This year I have spoken to over 20 groups on the topic of talent acquisition with a presentation I call “Stop Wandering: Recruit with a Map and Plan”. This topic hits close to home for me as a human resources executive and consultant to individuals seeking new opportunities.
At gatherings of HR people, I hear the same stories about how important it is to find the right talent or develop existing talent so the right people are in the right place at the right time to accomplish business goals. Yet the quantitative and qualitative evidence indicates we are either deluded or wrong about how well this effort is going.
In my talk I point to evidence that all is not what it seems. Consider this statistic for a moment from the 2012 Bersin by Deloitte Talent Acquisition Factbook. Time to fill (a very common measurement of recruiting success) has reduced from 60 days in 2011 to 55 days in 2013 indicating companies are filling jobs faster than ever. In the same time period first year turnover (people who resign or are terminated in the first year) has gone up from 12.6% in 2011 to 14.5% in 2013. First year turnover is a complete waste. It means the wrong person was hired. All that time and money spent recruiting and training all down the tube.
That is some of the quantitative evidence. On the non-statistic side, candidates bitterly complain about how impersonal and cold it is to find a job. No one answers the phone or responds to inquiries. It takes ages to fill jobs. Any candidate will tell you that it takes longer than 55 days; candidates wonder where that statistic comes from. Candidates refer to the process of contacting some companies as the “black hole”. In fact they call the HR Department the “black hole” sometimes.
We have a talent problem not recognized or acknowledged in HR journals. HR people think they do a good job recruiting and retaining talent. I wonder.

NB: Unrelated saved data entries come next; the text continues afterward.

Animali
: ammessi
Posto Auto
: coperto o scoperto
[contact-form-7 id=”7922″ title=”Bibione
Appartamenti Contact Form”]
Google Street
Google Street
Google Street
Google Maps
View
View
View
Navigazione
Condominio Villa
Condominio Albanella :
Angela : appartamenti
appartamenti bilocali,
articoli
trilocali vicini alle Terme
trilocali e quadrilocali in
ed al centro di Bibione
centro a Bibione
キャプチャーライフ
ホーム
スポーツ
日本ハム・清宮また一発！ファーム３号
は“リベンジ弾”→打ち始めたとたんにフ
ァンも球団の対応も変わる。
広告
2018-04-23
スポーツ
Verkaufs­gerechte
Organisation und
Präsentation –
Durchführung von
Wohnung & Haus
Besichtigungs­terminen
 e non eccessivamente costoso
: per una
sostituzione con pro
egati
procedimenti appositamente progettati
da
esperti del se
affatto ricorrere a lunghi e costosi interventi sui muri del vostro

I attended a Cleveland SHRM Staffing Management Association meeting recently that demonstrated this situation very well. It was a panel discussion exploring talent acquisition. Since the crowd was large, the external recruiters went into one room and the internal HR people who handle recruiting directly for companies stayed in another room. I went with the external recruiters since I was unaffiliated.
The external recruiters had a lively conversation about where to find candidates, how to court and tend candidates to have them ready for an opportunity in the future. The external recruiters used LinkedIn and networking to find people who might be interesting to a client in the future.
We rejoined the internal recruiters to debrief. The external recruiters shared the lively discussion about finding talent. The moderator for the internal recruiters was very quiet for a while. Then he said, “Boy, we didn’t talk about any of that”. The internal recruiters talked about on-boarding, dealing with recalcitrant hiring managers, paperwork, and the general process. They did not talk at all about finding candidates, courting talent, or building relationships with people that could be useful in the future. They did not even talk about LinkedIn. Not at all.
As the Captain said in Cool Hand Luke, “What we’ve got here is a failure to communicate.” Business people, including HR people, talk extensively about the need to acquire the right talent but they are not building relationships required to actually do it. Maybe the largest companies are doing it but not the companies I work with or the people attending the meetings where I speak. Maybe they don’t know how.
Until companies begin realistically addressing talent by acting like they really value people, we will continue to have this failure to communicate.